(Données collectées)
^^^^

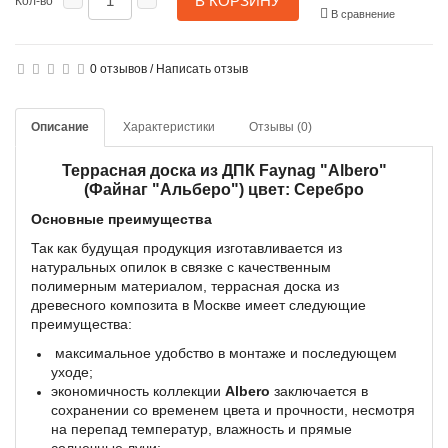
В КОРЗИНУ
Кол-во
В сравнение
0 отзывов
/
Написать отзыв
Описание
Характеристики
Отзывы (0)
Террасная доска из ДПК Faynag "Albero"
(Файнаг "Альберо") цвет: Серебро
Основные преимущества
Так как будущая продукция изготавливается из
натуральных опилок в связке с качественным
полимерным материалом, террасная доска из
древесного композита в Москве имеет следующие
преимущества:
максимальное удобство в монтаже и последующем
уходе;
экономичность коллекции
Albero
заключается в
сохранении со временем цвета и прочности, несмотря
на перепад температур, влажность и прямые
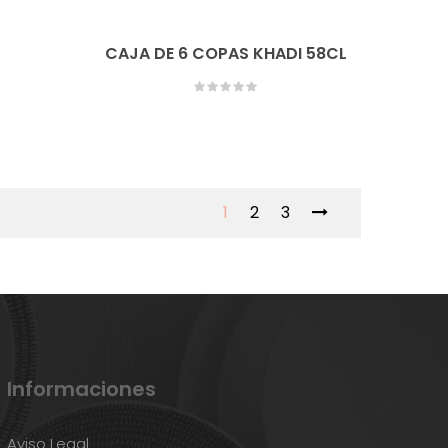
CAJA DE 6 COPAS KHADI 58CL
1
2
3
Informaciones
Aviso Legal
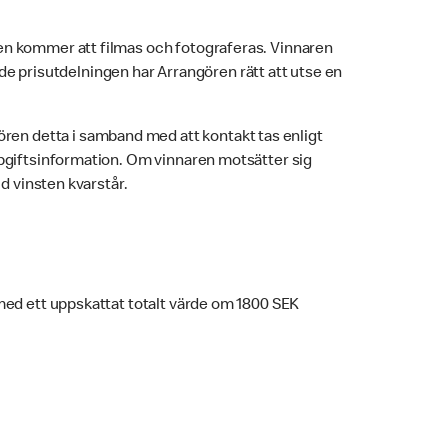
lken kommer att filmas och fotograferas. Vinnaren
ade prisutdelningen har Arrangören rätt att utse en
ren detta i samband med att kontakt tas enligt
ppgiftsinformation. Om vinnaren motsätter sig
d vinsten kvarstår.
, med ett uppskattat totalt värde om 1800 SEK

^^^^

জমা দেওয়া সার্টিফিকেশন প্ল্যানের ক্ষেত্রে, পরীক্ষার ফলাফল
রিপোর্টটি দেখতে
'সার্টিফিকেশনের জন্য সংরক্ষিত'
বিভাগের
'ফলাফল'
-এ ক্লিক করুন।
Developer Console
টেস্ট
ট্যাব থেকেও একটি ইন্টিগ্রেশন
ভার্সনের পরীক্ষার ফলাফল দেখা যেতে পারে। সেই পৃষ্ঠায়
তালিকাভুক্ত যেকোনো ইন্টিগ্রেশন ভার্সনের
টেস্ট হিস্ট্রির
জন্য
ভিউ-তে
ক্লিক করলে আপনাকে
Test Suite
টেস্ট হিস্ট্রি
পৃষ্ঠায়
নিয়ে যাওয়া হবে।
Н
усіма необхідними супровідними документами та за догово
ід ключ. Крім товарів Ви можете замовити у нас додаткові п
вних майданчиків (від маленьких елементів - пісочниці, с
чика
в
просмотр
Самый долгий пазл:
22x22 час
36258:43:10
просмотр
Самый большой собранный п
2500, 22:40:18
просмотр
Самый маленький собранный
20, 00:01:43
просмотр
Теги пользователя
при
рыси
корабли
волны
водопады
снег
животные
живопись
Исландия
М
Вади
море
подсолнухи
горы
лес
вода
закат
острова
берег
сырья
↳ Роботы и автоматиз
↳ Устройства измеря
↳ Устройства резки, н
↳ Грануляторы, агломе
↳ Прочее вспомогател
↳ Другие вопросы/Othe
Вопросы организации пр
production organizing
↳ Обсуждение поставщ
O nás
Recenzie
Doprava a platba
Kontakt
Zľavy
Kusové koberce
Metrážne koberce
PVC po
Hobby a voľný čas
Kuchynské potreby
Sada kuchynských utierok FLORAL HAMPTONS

^^^^

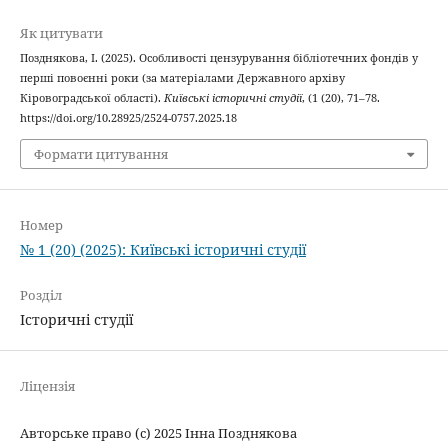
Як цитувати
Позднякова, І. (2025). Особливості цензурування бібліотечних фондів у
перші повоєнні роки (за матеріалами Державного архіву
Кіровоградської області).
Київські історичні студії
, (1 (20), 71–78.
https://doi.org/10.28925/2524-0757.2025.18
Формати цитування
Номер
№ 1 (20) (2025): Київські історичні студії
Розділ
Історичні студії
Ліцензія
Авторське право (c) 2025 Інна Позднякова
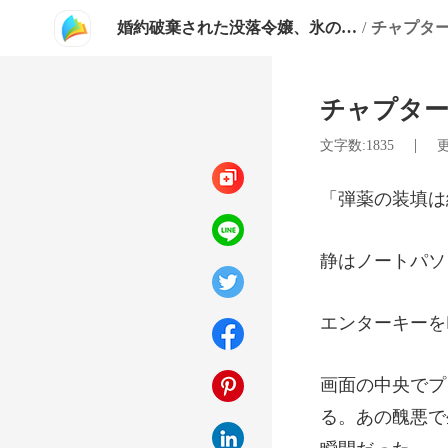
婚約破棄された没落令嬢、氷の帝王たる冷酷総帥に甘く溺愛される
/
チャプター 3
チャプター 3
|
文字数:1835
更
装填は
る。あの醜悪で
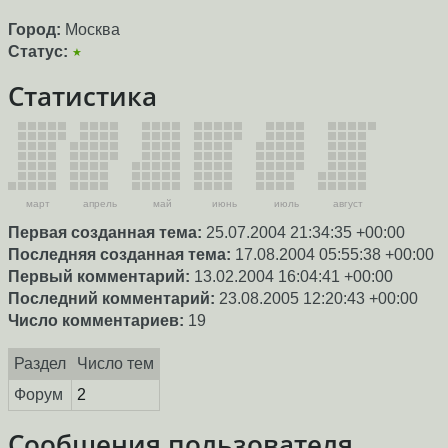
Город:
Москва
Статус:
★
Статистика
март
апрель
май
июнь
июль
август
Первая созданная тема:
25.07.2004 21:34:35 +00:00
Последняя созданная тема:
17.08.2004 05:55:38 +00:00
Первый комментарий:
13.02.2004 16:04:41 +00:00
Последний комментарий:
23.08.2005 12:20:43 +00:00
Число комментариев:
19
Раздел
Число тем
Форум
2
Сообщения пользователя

^^^^

Détails du problème - Extrayez des données ci-dessus et recopiez à l'identique les lignes allant de la ligne qui contient « CAJA DE 6 COPAS KHADI 58CL » jusqu'à la ligne qui contient « om 1800 SEK », ces deux lignes comprises. Omettez les images dans votre réponse.

Résultat de l'exercice -
CAJA DE 6 COPAS KHADI 58CL
1
2
3
Informaciones
Aviso Legal
lken kommer att filmas och fotograferas. Vinnaren
ade prisutdelningen har Arrangören rätt att utse en
ren detta i samband med att kontakt tas enligt
ppgiftsinformation. Om vinnaren motsätter sig
d vinsten kvarstår.
, med ett uppskattat totalt värde om 1800 SEK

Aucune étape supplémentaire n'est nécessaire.